Esgotado e ainda um pouco abalado pela experiência que acabara de ter, o Sacerdote come vagarosamente, com o pensamento distante, entorpecido pelos murmúrios das conversas dos outros. Os vinte Auxiliadores estão ali, a grande maioria décadas mais velhos que seu pai. Apesar de só haver um Sacerdote oficializado, todos os Auxiliadores servem de intermédio entre ele e o povo, cada um responsável por um dos diversos grupos de trabalho, além, claro, de seu Auxiliador pessoal e do Auxiliador da Justiça.

Mesmo tendo participado de vários eventos importantes, raramente ele via um banquete tão opulento quanto aquele. A crise das colheitas parecia ter chegado ao fim.

A visão de um magnífico montante de carne desvia sua atenção. Com uma casca avermelhada e suculenta, parecendo delicioso, um enorme javali assado é trazido pelos cozinheiros sobre uma também enorme travessa de prata e depositado ao centro da mesa. Os Auxiliadores sorriem, mal contendo sua excitação diante do prato.

Chocado pela visão, seus talheres caem de suas mãos, fazendo o prato em que comia reverberar como um sino agudo. Atraído pelo som, o pai vira o rosto em sua direção.

- Há algo errado, filho?

O garoto mastiga o resto de carne que havia ficado em sua boca, tentando ganhar tempo para pensar na resposta. Por algum motivo, tem a intuição de que dizer o que realmente pensa não seria a atitude mais inteligente, mas logo muda de ideia. Ele é o Sacerdote, afinal. Se ele não pudesse dizer o que pensa, quem mais poderia?

- Esta comida... – diz ao engolir a massa seca em sua boca – Ela veio das oferendas que foram feitas na outra semana?

- Sim, filho.

- Mas... As oferendas não eram para a Voz?

O pai ri, assim como alguns dos homens que, por sentarem mais próximos, ouviram a pergunta. O pai se ajeita na cadeira, assumindo o mesmo tom de voz que sempre usa quando quer lhe ensinar algo:

- Diga-me, filho, a Voz tem estômago?

- Não... – responde, relutante.

- Está certo, a Voz não tem estômago. Mas nós temos. A Voz pediu as oferendas, mas não pode comê-las, então nós realizamos a consagração.

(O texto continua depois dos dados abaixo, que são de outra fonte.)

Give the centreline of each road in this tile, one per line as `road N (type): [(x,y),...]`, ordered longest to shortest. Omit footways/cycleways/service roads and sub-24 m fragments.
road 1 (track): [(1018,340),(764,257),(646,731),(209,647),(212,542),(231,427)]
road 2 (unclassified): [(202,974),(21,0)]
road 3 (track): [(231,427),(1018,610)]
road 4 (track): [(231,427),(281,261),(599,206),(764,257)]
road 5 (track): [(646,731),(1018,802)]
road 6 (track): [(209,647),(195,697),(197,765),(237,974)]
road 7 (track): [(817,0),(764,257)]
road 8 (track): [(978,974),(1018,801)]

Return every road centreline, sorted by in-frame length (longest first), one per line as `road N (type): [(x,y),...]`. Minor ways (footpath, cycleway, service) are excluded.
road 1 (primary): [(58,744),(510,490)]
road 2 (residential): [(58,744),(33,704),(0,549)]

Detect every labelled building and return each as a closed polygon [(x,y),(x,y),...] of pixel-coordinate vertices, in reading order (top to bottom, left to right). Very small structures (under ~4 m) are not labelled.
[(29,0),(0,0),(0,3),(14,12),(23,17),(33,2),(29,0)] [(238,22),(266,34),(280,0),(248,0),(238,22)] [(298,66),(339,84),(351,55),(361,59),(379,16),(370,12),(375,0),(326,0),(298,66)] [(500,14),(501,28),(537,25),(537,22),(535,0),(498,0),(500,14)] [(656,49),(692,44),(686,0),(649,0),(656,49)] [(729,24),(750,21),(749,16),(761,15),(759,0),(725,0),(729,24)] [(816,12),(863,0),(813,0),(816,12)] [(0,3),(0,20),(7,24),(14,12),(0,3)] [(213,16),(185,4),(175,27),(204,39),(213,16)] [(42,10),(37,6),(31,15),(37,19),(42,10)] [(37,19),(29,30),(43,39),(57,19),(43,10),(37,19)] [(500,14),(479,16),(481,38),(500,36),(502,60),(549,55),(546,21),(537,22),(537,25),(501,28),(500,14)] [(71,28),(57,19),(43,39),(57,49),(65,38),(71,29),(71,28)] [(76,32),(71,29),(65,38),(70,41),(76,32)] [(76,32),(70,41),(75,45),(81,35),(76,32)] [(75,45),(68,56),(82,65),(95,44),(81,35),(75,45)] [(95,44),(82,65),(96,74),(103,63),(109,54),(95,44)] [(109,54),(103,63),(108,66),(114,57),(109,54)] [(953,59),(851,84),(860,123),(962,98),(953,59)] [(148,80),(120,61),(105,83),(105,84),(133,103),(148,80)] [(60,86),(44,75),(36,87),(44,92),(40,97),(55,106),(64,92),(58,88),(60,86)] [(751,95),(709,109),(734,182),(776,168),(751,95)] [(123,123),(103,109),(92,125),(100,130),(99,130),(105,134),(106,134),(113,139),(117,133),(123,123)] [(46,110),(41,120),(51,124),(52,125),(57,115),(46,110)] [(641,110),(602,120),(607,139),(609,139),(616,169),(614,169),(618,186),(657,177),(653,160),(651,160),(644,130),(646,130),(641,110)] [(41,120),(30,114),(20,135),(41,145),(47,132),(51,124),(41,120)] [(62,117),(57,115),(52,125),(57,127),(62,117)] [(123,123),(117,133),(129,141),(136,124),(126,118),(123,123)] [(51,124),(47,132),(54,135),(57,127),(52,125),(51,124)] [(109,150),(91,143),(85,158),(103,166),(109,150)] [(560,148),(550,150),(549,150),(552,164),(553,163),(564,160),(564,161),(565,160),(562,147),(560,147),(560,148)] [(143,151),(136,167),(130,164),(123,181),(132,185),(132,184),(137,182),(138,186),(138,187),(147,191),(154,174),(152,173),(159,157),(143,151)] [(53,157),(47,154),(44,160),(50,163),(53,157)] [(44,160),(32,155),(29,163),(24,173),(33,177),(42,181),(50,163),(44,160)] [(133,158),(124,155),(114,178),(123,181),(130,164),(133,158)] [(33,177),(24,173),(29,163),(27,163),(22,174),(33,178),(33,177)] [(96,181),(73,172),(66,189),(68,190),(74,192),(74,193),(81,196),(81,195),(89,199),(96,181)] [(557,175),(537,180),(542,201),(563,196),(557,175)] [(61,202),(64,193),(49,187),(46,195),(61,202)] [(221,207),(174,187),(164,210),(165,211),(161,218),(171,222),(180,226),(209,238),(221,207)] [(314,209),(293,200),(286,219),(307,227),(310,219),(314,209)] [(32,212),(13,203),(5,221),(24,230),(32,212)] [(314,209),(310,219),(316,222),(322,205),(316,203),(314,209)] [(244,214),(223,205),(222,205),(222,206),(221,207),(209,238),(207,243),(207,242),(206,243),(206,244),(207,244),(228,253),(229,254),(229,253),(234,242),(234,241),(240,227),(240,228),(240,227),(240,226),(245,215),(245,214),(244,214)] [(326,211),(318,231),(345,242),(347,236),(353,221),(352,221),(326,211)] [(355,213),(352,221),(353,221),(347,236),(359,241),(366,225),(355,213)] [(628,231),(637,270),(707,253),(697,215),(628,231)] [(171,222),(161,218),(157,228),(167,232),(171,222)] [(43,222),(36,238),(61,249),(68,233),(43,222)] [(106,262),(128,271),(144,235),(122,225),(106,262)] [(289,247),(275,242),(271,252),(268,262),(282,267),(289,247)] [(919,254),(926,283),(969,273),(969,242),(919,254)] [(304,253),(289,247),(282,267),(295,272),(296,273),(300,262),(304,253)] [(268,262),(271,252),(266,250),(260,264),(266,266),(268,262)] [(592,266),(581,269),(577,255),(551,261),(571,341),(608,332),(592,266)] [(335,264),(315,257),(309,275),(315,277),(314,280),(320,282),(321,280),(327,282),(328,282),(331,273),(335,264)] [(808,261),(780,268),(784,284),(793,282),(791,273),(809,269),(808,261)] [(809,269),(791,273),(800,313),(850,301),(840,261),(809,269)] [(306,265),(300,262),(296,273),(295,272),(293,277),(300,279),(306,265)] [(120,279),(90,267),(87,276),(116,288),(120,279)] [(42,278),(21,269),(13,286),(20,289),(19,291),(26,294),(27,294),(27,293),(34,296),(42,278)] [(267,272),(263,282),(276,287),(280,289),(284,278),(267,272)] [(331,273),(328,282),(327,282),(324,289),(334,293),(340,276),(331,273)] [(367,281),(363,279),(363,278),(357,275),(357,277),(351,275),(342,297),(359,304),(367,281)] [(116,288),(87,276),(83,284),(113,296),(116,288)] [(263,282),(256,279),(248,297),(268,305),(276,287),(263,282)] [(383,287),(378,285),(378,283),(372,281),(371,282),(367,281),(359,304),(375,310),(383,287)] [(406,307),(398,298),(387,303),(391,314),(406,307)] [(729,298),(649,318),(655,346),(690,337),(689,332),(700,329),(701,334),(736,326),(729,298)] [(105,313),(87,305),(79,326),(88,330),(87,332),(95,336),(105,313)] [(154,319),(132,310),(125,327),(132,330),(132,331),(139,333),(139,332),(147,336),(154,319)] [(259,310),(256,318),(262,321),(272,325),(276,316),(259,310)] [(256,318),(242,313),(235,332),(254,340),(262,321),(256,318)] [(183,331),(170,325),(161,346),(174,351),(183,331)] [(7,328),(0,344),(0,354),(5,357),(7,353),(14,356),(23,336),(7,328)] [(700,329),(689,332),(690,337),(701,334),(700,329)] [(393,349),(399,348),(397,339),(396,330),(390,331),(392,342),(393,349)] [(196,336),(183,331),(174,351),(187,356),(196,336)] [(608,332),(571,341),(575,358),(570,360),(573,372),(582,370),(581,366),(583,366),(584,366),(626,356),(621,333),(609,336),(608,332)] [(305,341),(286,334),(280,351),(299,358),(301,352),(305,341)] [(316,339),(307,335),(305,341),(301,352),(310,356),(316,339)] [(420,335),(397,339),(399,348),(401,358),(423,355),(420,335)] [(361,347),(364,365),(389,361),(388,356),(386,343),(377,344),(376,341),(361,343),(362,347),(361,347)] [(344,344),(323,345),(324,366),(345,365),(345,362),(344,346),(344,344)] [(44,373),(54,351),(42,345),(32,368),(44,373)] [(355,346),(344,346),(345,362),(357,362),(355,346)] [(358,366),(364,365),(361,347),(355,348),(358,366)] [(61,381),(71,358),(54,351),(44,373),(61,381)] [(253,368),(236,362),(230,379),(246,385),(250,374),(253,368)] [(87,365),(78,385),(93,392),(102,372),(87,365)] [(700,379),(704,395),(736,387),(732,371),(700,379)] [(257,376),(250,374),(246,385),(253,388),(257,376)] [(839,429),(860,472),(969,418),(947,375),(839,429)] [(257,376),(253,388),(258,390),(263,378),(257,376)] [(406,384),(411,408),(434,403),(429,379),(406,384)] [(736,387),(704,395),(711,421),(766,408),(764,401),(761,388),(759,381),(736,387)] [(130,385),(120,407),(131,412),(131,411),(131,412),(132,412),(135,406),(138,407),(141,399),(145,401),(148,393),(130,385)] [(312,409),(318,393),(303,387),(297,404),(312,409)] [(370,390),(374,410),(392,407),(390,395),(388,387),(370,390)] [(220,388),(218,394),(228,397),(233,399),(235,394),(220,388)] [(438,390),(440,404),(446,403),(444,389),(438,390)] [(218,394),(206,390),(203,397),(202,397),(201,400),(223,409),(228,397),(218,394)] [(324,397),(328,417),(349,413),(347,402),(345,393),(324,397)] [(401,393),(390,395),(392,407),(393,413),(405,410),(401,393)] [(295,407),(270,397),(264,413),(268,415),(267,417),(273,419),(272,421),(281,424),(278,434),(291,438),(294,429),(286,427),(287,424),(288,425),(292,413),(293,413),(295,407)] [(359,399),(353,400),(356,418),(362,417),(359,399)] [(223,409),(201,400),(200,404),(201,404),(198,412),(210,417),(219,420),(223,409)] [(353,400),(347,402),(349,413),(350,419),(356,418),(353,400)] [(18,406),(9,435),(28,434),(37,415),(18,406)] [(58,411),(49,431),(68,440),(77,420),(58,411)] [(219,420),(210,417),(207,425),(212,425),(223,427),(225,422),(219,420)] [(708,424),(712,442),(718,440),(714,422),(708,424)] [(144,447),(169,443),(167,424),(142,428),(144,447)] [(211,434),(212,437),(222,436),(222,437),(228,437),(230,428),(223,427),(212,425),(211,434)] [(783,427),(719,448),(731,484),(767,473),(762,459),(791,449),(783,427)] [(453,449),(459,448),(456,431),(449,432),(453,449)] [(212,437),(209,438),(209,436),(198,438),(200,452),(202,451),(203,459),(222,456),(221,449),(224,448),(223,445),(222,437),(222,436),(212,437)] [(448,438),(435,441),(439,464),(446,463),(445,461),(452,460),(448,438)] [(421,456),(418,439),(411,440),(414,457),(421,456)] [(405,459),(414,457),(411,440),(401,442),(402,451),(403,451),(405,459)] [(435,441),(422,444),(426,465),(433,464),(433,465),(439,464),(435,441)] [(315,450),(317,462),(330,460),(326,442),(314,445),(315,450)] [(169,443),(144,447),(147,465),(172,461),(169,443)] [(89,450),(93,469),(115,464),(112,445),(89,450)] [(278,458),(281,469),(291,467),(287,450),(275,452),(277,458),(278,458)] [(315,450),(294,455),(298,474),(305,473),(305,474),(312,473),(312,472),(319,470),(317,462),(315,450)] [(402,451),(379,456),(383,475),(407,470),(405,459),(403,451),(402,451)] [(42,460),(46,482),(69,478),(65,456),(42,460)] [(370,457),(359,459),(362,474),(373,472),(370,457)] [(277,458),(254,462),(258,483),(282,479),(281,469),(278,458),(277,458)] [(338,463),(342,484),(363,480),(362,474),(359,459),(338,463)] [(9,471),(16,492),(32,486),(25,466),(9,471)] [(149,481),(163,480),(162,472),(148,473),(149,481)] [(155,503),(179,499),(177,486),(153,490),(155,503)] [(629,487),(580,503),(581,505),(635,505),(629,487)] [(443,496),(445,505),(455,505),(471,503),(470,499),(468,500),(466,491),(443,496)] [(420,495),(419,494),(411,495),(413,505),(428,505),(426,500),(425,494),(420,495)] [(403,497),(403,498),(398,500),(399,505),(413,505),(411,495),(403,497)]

- Senhor Sacerdote, - diz o Auxiliador sentado ao seu lado, um velho que sempre tem o costume de se intrometer em suas conversas – A Voz, quando pede algo, não pede para si, e sim por todo o povo. Quando o povo dá suas oferendas, são eles mesmos que são beneficiados por isso, aprendendo a se desapegar destas coisas vãs e passageiras e dando valor ao que é mais precioso: aquilo que não é acessível pelo corpo. Ora, as oferendas não pertencem à Voz? E não somos nós os representantes da Voz? Assim, a Voz também nos abençoa. Quando comemos dos seus alimentos sagrados, o espírito da Voz se fortalece dentro de nós.

Os homens próximos movem as cabeças positivamente, concordando com o que o Auxiliador diz.

O jantar prossegue. Todos se esquecem da conversa e voltam a se concentrar na comida. Todos, menos o Sacerdote, que, incomodado, se recusa a comer do javali, o prato mais cobiçado da ocasião. Ele tenta se manter o mais natural possível, apesar do desconforto.

Os trabalhadores que ofertaram o javali pareciam muito mais famintos que qualquer membro do Palácio. Eles pareciam cansados, infelizes e sujos. Seria de melhor proveito que eles mesmos tivessem comido aquele javali, e provavelmente era o que desejavam, era o que necessitavam. E agora o animal estava ali, no centro de uma mesa que já estava transbordando de outras comidas. Sendo um alimento consagrado ou não, a sensação de estar comendo algo que não deveria pertencer a ele o deixa sem apetite.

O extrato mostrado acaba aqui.